The goal of this post is to teach how to train the machine learning model with CreateML with step by step process and automate the model training process. We will also explore how this trained model can be used for testing iOS apps. We will use the Apple News app for this demo. Apple News app has a home screen and spotlight screen we will take some of the pictures of both screen for training and we will also take some images for testing. I have created a sample data with a few images here.

What is CreateML

Apple announced CoreML back in 2017 but there was no way to train the machine learning models unless the developer uses third-party frameworks like TensorFlow or IBM Watson. In 2018, Apple announced Create ML framework to train the machine learning models that can be used with CoreML in any iOS app. There is no need to learn TensorFlow, IBM Watson or another third party framework.

Create ML is a machine learning framework in Swift which can be used to train the machine learning models using native Apple technologies like Swift, Xcode, and Other Apple frameworks. This means machine learning is possible within the Apple ecosystem without any third-party service. CreateML technology has the following features

  • A simple approach to training the model using images, texts, and tabular data
  • Models still can be trained using a complex algorithm if you are expert
  • Machine learning models can be created using Xcode Playground, Swift, and native Apple framework
  • CreateML models can be easily integrated into apps, just by drag and drop
  • CreateML is powered by Mac and its available to use from macOS Mojave
  • The process of creating and training module can be automated using Swift scripts.

Training ML Models Using Xcode Playground (Manual)

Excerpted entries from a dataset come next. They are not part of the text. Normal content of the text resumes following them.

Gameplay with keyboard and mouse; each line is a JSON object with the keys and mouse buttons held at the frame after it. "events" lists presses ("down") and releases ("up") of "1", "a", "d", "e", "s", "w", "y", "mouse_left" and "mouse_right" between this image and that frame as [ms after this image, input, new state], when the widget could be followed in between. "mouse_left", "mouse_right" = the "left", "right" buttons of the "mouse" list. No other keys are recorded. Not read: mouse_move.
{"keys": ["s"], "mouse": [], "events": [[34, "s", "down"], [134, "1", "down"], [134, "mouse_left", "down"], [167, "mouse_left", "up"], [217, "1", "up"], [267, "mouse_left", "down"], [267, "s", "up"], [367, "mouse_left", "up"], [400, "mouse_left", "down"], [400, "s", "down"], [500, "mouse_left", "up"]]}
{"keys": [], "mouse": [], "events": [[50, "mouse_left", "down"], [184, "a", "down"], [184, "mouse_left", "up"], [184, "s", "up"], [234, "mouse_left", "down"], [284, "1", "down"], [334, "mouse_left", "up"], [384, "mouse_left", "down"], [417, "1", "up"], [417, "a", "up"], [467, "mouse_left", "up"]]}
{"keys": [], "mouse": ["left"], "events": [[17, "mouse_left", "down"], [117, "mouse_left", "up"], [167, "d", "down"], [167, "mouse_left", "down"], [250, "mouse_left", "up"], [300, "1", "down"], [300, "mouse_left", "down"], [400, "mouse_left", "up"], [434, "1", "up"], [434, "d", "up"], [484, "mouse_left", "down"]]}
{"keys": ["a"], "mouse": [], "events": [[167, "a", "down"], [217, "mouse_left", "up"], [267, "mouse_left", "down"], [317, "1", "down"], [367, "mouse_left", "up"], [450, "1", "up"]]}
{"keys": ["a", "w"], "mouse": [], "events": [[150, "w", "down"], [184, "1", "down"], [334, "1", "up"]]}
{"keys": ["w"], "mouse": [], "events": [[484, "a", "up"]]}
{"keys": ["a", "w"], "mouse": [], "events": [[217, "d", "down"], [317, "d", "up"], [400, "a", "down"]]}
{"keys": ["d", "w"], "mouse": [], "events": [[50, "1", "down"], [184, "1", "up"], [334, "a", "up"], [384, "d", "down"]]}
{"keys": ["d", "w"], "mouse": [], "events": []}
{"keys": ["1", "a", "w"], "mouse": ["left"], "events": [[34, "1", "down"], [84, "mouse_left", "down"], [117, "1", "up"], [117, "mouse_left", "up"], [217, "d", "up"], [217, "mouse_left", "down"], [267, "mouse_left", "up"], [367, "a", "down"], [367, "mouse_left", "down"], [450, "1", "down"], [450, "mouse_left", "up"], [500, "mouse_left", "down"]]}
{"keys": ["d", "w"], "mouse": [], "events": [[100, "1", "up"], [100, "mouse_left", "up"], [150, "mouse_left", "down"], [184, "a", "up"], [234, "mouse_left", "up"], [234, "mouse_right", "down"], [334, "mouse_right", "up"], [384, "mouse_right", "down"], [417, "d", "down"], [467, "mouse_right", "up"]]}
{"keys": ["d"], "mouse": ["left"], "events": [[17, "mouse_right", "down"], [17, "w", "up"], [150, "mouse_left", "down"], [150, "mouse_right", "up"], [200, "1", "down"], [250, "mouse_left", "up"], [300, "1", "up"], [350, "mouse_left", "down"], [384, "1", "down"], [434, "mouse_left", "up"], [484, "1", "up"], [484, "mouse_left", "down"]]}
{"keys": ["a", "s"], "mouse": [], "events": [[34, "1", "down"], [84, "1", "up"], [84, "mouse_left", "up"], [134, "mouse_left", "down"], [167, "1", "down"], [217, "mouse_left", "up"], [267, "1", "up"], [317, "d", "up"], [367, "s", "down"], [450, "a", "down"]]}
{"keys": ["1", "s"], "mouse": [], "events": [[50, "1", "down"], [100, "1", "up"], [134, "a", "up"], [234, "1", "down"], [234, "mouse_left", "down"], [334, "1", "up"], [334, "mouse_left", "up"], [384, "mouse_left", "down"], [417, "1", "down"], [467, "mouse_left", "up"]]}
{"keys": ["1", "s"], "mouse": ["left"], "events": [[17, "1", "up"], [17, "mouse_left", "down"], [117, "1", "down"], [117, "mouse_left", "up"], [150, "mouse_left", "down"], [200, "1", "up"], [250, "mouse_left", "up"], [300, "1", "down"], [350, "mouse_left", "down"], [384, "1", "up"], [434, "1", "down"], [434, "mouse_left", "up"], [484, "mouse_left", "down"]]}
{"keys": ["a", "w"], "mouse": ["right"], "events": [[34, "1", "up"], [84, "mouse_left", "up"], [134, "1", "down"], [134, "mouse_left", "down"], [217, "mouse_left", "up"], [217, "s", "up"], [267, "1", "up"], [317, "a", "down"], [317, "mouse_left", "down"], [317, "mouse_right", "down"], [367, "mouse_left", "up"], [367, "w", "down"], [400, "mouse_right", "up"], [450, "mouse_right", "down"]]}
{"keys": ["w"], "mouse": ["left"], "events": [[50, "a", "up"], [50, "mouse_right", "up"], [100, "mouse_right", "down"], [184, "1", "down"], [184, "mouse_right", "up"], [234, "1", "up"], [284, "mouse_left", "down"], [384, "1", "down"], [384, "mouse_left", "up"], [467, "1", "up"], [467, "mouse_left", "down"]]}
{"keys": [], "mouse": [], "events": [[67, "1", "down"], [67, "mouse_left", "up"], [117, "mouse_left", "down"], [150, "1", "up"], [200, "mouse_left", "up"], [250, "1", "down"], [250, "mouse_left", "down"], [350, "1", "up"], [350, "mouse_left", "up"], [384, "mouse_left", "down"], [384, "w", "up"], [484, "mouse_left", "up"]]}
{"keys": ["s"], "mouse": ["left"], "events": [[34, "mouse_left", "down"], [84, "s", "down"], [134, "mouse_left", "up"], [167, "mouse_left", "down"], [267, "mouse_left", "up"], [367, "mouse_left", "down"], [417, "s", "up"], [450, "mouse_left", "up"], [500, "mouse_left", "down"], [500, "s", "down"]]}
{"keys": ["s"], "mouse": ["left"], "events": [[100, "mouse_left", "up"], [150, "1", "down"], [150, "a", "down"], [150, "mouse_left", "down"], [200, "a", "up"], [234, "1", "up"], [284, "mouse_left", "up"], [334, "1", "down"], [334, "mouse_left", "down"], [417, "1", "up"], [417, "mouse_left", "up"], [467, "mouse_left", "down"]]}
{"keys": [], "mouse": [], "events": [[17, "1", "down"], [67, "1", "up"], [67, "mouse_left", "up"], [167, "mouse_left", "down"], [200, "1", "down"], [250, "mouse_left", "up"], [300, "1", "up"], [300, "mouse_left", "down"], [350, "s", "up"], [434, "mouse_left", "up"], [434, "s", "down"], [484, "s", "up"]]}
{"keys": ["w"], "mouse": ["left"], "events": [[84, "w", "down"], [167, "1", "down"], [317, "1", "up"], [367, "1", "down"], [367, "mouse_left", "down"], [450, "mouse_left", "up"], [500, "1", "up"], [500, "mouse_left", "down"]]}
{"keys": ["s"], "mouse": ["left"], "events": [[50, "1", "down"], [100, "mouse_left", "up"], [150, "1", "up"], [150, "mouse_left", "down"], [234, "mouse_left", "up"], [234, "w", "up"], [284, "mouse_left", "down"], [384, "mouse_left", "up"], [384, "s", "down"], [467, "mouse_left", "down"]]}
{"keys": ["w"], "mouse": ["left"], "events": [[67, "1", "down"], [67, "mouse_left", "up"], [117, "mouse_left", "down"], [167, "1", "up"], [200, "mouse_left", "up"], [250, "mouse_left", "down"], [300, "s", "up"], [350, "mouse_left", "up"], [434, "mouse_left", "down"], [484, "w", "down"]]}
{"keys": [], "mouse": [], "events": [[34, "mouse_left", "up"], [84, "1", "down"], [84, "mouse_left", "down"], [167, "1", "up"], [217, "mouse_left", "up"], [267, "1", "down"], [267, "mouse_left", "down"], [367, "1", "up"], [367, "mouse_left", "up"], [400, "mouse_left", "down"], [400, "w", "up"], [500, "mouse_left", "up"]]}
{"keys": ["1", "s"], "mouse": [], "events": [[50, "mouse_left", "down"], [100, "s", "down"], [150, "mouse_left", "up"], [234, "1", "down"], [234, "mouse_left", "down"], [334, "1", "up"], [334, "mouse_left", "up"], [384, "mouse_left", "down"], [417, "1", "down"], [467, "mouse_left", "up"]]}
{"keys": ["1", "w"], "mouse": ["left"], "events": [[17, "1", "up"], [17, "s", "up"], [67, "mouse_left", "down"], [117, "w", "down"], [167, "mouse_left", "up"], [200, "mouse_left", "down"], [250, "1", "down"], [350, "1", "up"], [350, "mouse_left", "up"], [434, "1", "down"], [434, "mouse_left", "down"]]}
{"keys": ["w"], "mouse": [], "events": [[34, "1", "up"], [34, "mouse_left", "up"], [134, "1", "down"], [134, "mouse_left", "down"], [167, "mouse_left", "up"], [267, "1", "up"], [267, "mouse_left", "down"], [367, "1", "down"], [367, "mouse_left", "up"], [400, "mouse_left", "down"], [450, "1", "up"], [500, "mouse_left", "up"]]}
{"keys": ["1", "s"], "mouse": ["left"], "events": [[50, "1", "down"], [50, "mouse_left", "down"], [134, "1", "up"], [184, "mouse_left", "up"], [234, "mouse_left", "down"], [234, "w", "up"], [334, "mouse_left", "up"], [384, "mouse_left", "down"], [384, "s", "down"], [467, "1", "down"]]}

The manual process of training the machine learning models is very simple. You just need to have training and testing data. Training data to train the model and testing data is to test the model’s accuracy. The testing data should be unknown or less known to the model. We can have data in the form of images, CSV or JSON files. In this demo, we will train the model with images of Apple News iOS app. Get some images of the home screen and spotlight screen of the Apple News app, I have created a sample data in the Training and testing directory here. Once, we have data ready, open Xcode 10 on macOS Mojave and follow the following steps.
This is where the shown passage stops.